Back in February '04, I wrote a lengthy blog post entitled "English-only policies and the melting pot (not)"

http://employmentblawg.blogspot.com/2004/02/english-only-policies-and-melting-pot.html

It contains extensive quotes from several articles, and a number of links (that may or may not still work, given the passage of time).

It contains a rather personal conclusion, in italics at the end, from my perspective as a child of immigrants who did not learn my parents' native language. Also a suggested policy approach for employers (not legal advice, just an opinion).

Eh Nonymous

I highly recommend George's lengthy, interesting, and well-researched article.

I'm sure there are reasoned arguments to be had over some of George's sociological and historical opinions, just as I'm sure many of mine are, uh, not well-founded. His concluding point, however, about what employers should do:

-- use the carrot, not the stick --

remains excellent advice no matter what the law is. Employers buy needless trouble when they attempt to enforce legal rights of dubious value. Instead, a prudent employer should probably ask the employee - bargain with them - to attempt to gain the contractual right to do what might have been legal (but difficult) to do without consent. If, that is, the employer needs that outcome at all. Some rights, legally entitled or otherwise, can and should be waived by that same prudent employer.
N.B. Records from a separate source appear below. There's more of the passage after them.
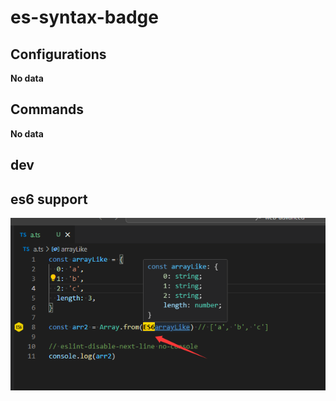 # es-syntax-badge

## Configurations

<!-- configs -->

**No data**

<!-- configs -->

## Commands

<!-- commands -->

**No data**

<!-- commands -->

## dev

## es6 support

![array-from](/static/array-from.png)
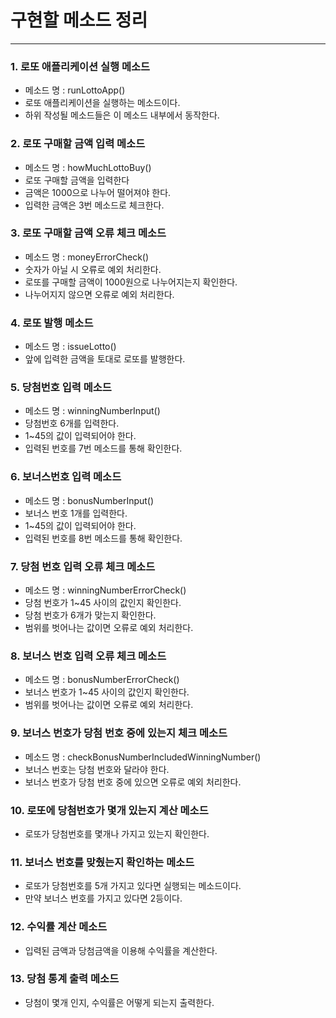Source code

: # 구현할 메소드 정리

***

### 1. 로또 애플리케이션 실행 메소드
- 메소드 명 : runLottoApp()
- 로또 애플리케이션을 실행하는 메소드이다.
- 하위 작성될 메소드들은 이 메소드 내부에서 동작한다.

### 2. 로또 구매할 금액 입력 메소드
- 메소드 명 : howMuchLottoBuy()
- 로또 구매할 금액을 입력한다
- 금액은 1000으로 나누어 떨어져야 한다.
- 입력한 금액은 3번 메소드로 체크한다.

### 3. 로또 구매할 금액 오류 체크 메소드
- 메소드 명 : moneyErrorCheck()
- 숫자가 아닐 시 오류로 예외 처리한다.
- 로또를 구매할 금액이 1000원으로 나누어지는지 확인한다.
- 나누어지지 않으면 오류로 예외 처리한다.

### 4. 로또 발행 메소드
- 메소드 명 : issueLotto()
- 앞에 입력한 금액을 토대로 로또를 발행한다.

### 5. 당첨번호 입력 메소드
- 메소드 명 : winningNumberInput()
- 당첨번호 6개를 입력한다.
- 1~45의 값이 입력되어야 한다.
- 입력된 번호를 7번 메소드를 통해 확인한다.

### 6. 보너스번호 입력 메소드
- 메소드 명 : bonusNumberInput()
- 보너스 번호 1개를 입력한다.
- 1~45의 값이 입력되어야 한다.
- 입력된 번호를 8번 메소드를 통해 확인한다.

### 7. 당첨 번호 입력 오류 체크 메소드
- 메소드 명 : winningNumberErrorCheck()
- 당첨 번호가 1~45 사이의 값인지 확인한다.
- 당첨 번호가 6개가 맞는지 확인한다.
- 범위를 벗어나는 값이면 오류로 예외 처리한다.

### 8. 보너스 번호 입력 오류 체크 메소드
- 메소드 명 : bonusNumberErrorCheck()
- 보너스 번호가 1~45 사이의 값인지 확인한다.
- 범위를 벗어나는 값이면 오류로 예외 처리한다.

### 9. 보너스 번호가 당첨 번호 중에 있는지 체크 메소드
- 메소드 명 : checkBonusNumberIncludedWinningNumber()
- 보너스 번호는 당첨 번호와 달라야 한다.
- 보너스 번호가 당첨 번호 중에 있으면 오류로 예외 처리한다.

### 10. 로또에 당첨번호가 몇개 있는지 계산 메소드
- 로또가 당첨번호를 몇개나 가지고 있는지 확인한다.

### 11. 보너스 번호를 맞췄는지 확인하는 메소드
- 로또가 당첨번호를 5개 가지고 있다면 실행되는 메소드이다.
- 만약 보너스 번호를 가지고 있다면 2등이다.

### 12. 수익률 계산 메소드
- 입력된 금액과 당첨금액을 이용해 수익률을 계산한다.

### 13. 당첨 통계 출력 메소드
- 당첨이 몇개 인지, 수익률은 어떻게 되는지 출력한다.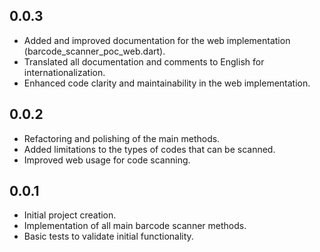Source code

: 
## 0.0.3

* Added and improved documentation for the web implementation (barcode_scanner_poc_web.dart).
* Translated all documentation and comments to English for internationalization.
* Enhanced code clarity and maintainability in the web implementation.

## 0.0.2

* Refactoring and polishing of the main methods.
* Added limitations to the types of codes that can be scanned.
* Improved web usage for code scanning.

## 0.0.1

* Initial project creation.
* Implementation of all main barcode scanner methods.
* Basic tests to validate initial functionality.
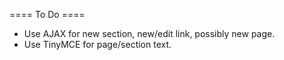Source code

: ==== To Do ====
* Use AJAX for new section, new/edit link, possibly new page.
* Use TinyMCE for page/section text.
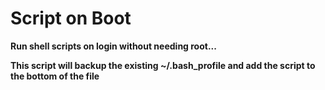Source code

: # Script on Boot
**Run shell scripts on login without needing root...**

**This script will backup the existing ~/.bash_profile and add the script to the bottom of the file**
Since language, far more than take-home pay or fringe benefits, goes directly to the core identity of an individual, employers would be well advised to avoid needless infringement of "personhood" - whether or not it would constitute a violation of applicable law.

Jimbino

The author writes, "...you can't force someone to conduct their life in English." I don't dispute the sentiment, but the grammar is awful. Anyone interested in communicating nowadays needs to appreciate that his (not "their") writing will be subjected to machine translation. Speakers of some languages, like German, Portuguese and French -- not attune to Amerikan "political correctness" -- might well not get the meaning at all. Even native English speakers would be confused by a similar politically correct sentence that read, "You can't force a person with children to buy their least favorite liquor."

Let's reject political correctness in favor of communication!

Helen

I faced the fact that employers are often afraud that employees speak bad of them and that's why prohibit foreidn language in doors.